Kendi kendine konuşmaları nedeniyle öğretmeni dinlemekte zorlanabilirler, bu özellikleri nedeniyle, işittiklerini daha iyi anlama özelliklerine rağmen bu şanslarını kaybederler. Gözle okuma esnasında hiçbir şey anlayamayabilirler. Bu nedenle, okurken dudakları oynar, sesli okurlar. Desteklemek için en azından kendi kulağının duyabileceği bir sesle okumalarına izin verilmelidir. İşittiklerini daha iyi anlarlar. Daha çok konuşarak, tartışarak öğrenirler. Bilgi alırken dinlemeyi okumaya tercih ederler. Tempolu ve ahenkli konuşurlar. Olay ve kavramları birinin anlatması ile daha iyi anlarlar. Grup ve ikili çalışmalarda konuşma ve dinleme olanakları olduğu için iyi öğrenirler.
Hatırlamak istediklerini, birisi kendilerine anlatıyor ya da söylüyormuş gibi işiterek hatırlarlar.

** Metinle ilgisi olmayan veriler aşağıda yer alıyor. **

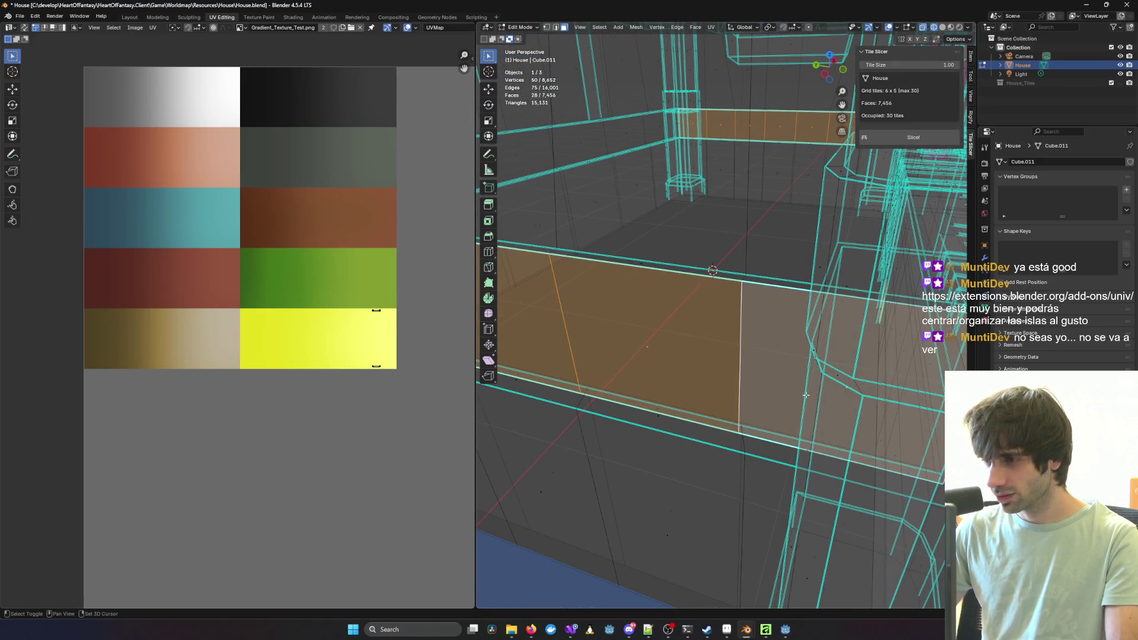
Step: Add a beam face and deselect the two unwanted beam faces
{"action": "middle_click_drag", "start_coordinate": [647, 354], "coordinate": [720, 325]}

İşitsel Öğrenenlerin Güçlü ve Zayıf Yanları
Güçlü Yanlar  Duyduklarını hatırlarlar.
  Uzun anlatımlarda bile anlatılanların içerisinde kaybolmazlar.
  İyi bir konuşmacı olabilirler.
  Müzik hatırlamalarını kolaylaştırır.
  Pek çok kişi için bir anlam ifade etmeyen ses, ritm, melodi onların pek çok şeyi hatırlamalarını sağlar.
  Ses taklitlerine yatkındırlar.
  Konuşulmuş/tartışılmış olan konuları hatırlarlar.
  Bilinmeyen kelimeleri anlamından çıkarırlar.
  Yüksek sesle okumaktan hoşlanırlar.
  Anlatım becerileri yazı yazma becerilerinden iyidir.
Zayıf Yanlar
  Gürültüden rahatsız olurlar. Gürültülü ortamlarda konsantre olamazlar.
  Resimler ve resimli anlatımlardan rahatsız olabilirler.
  Dersin melodik ve ahenkli bir ses ile anlatılmasını isterler.
  Okumaktansa dinlemeyi tercih ederler.
  İsimleri hatırlasalar da yüzleri hatırlamakta zorlanırlar.
  Yazmaktan hoşlanmazlar, konuşmayı tercih ederler.
  Yazarken noktalama işaretleri, dilbilgisi hataları yapabilirler.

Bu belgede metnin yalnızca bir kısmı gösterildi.